Paul Schaffner provides an excellent example of regression toward the mean that you can
present in class. Participants in his study assumed the role of a teacher attempting to
encourage a hypothetical student to arrive promptly for an 8:30 A.M. class. The student’s
arrival time, which varied from 8:20 to 8:40 for 15 consecutive days, was recorded on a
computer. Each day the teachers could choose to praise, reprimand, or say nothing to the
student. As expected, they praised him when he was early and reprimanded him when he
was late. Unknown to the teachers, the student’s arrival time was pre-programmed and
thus unrelated to the teacher’s response of the previous day. Due to regression alone, the
student’s arrival time tended to improve, that is, regress to 8:30, after being punished for
being late and to deteriorate (again by regressing to 8:30) after being praised for arriving
early.
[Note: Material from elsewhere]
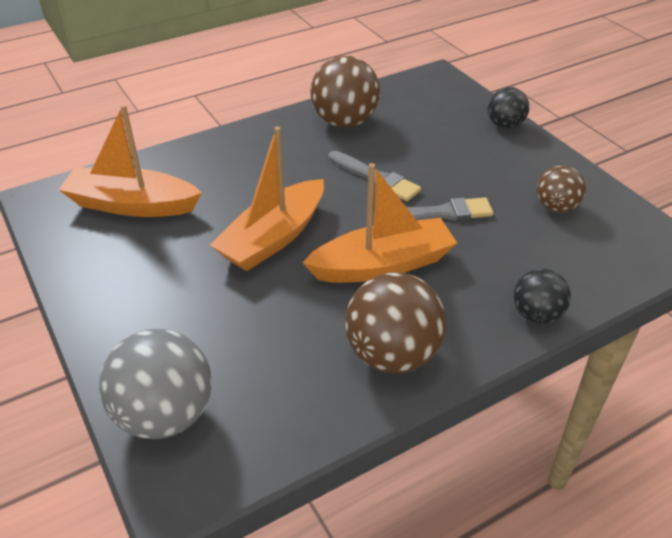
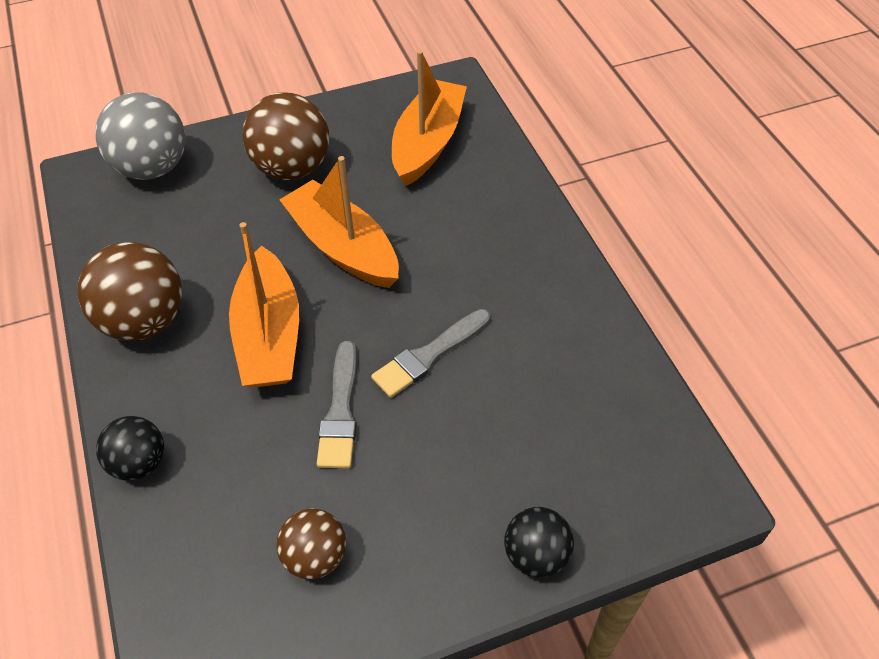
camera: 100 degrees right, 10 degrees up
brown ball [310,56,380,127] -> brown ball moved to [242,92,329,180]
Schaffner found that 70 percent of his teachers concluded that reprimand was more
effective than praise in producing prompt attendance by the student.
Regression toward the mean operates with regularity in sports, particularly when luck is
mixed with skill. While sports commentators recognize its effect, they often offer
different explanations. Amos Tversky notes, “Listen to the commentators at the Winter
Olympics. If a ski jumper has done well on his last jump, they say, ‘He’s under immense
pressure, so he’s unlikely to do as well this time.’ If he did poorly, they say, ‘He’s very
loose and can only improve.’”
Perhaps the so-called “Sports Illustrated Jinx” can also be understood in terms of
regression toward the mean. According to sports folklore, the “Sports Illustrated Jinx”
dooms teams or athletes appearing on the cover to lose after they are featured. For
example, Earvin “Magic” Johnson of the Los Angeles Lakers graced the cover when his
team was leading the NBA championship series. The Lakers then lost the title to the
Boston Celtics in seven games. Similarly, the New York Islanders were on the cover
going for their fifth straight Stanley Cup. They lost four straight to Edmonton. Tennis
players and golfers seem to suffer the most after appearing on the cover. Researchers Tim
Leone and Robbie Gluckson found that the performance of these athletes fell off more
than 83 percent of the time. The performance of swimmers, skiers, foot-ball rushers, and
crew members also dropped off significantly after cover appearances. At the same time,
the researchers found that baseball pitchers and teams, as well as basketball players and
teams (“Magic” Johnson being one exception), did well more than 70 percent of the time
after they were on the cover. Several observers have noted that athletes appear on the
cover only after performing unusually well. Regression toward the mean would explain
their poorer subsequent performance.